[Task] When the line containing "thumb ip: (244, 207)" is reached, begin transcribing. Continue exactly through the final line of the listing, and return nothing else.

[Data to use]
________________________________________
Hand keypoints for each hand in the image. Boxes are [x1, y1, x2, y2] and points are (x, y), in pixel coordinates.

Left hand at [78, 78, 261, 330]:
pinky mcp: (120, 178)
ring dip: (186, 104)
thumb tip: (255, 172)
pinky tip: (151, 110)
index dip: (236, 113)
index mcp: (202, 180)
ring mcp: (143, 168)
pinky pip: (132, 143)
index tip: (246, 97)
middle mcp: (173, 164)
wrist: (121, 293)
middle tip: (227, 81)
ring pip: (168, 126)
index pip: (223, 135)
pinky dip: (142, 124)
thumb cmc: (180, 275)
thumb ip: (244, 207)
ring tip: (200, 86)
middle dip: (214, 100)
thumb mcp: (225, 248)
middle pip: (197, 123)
________________________________________
[Response]
thumb ip: (244, 207)
ring tip: (200, 86)
middle dip: (214, 100)
thumb mcp: (225, 248)
middle pip: (197, 123)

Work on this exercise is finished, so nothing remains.